Segment Start: PROVIDED INFORMATION

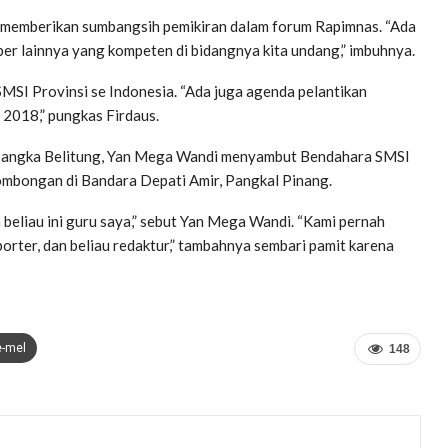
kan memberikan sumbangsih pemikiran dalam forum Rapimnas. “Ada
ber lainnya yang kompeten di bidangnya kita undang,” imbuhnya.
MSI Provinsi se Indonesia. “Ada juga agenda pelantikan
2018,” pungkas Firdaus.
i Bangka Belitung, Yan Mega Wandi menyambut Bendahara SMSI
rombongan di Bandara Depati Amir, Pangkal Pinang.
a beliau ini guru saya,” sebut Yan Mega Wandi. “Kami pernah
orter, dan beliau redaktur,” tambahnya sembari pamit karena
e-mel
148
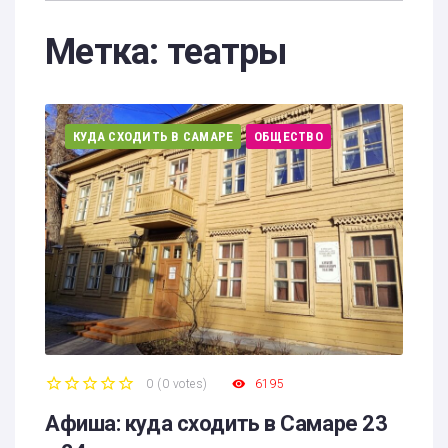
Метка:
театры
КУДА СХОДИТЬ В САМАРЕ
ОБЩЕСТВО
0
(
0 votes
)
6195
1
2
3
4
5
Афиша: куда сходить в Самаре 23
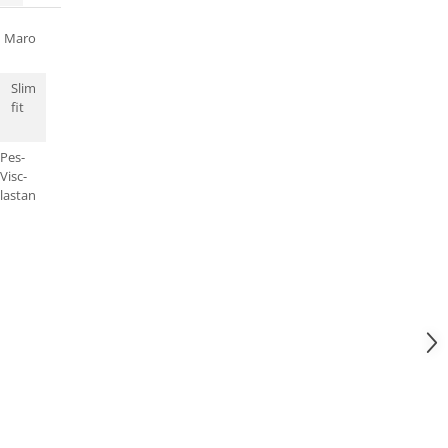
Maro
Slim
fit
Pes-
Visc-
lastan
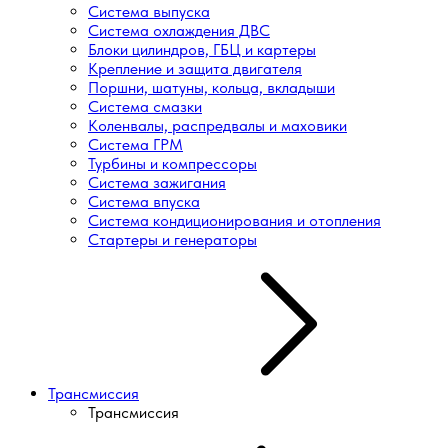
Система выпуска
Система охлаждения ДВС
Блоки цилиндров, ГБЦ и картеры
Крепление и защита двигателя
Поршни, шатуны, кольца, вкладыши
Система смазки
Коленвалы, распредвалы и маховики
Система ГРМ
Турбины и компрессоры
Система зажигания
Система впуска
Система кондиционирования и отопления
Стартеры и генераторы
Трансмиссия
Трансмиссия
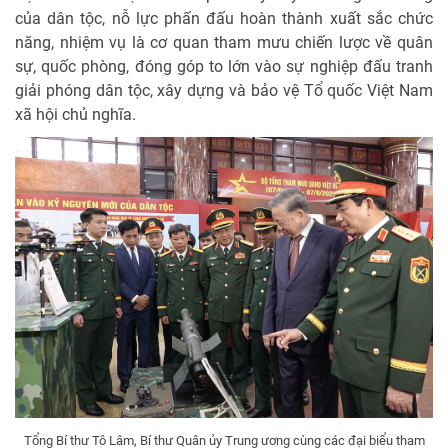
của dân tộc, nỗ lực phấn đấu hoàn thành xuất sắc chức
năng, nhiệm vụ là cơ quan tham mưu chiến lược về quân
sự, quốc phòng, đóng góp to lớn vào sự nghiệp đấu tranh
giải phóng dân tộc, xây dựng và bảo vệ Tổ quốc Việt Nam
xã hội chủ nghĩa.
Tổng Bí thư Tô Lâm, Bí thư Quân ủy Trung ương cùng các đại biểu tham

Segment End: PROVIDED INFORMATION

Write out the text of every entry above word for word and line by line, and leave the pictures out of your answer.

TASK ANSWER:
kan memberikan sumbangsih pemikiran dalam forum Rapimnas. “Ada
ber lainnya yang kompeten di bidangnya kita undang,” imbuhnya.
MSI Provinsi se Indonesia. “Ada juga agenda pelantikan
2018,” pungkas Firdaus.
i Bangka Belitung, Yan Mega Wandi menyambut Bendahara SMSI
rombongan di Bandara Depati Amir, Pangkal Pinang.
a beliau ini guru saya,” sebut Yan Mega Wandi. “Kami pernah
orter, dan beliau redaktur,” tambahnya sembari pamit karena
e-mel
148
Метка:
театры
КУДА СХОДИТЬ В САМАРЕ
ОБЩЕСТВО
0
(
0 votes
)
6195
1
2
3
4
5
Афиша: куда сходить в Самаре 23
Maro
Slim
fit
Pes-
Visc-
lastan
Система выпуска
Система охлаждения ДВС
Блоки цилиндров, ГБЦ и картеры
Крепление и защита двигателя
Поршни, шатуны, кольца, вкладыши
Система смазки
Коленвалы, распредвалы и маховики
Система ГРМ
Турбины и компрессоры
Система зажигания
Система впуска
Система кондиционирования и отопления
Стартеры и генераторы
Трансмиссия
Трансмиссия
của dân tộc, nỗ lực phấn đấu hoàn thành xuất sắc chức
năng, nhiệm vụ là cơ quan tham mưu chiến lược về quân
sự, quốc phòng, đóng góp to lớn vào sự nghiệp đấu tranh
giải phóng dân tộc, xây dựng và bảo vệ Tổ quốc Việt Nam
xã hội chủ nghĩa.
Tổng Bí thư Tô Lâm, Bí thư Quân ủy Trung ương cùng các đại biểu tham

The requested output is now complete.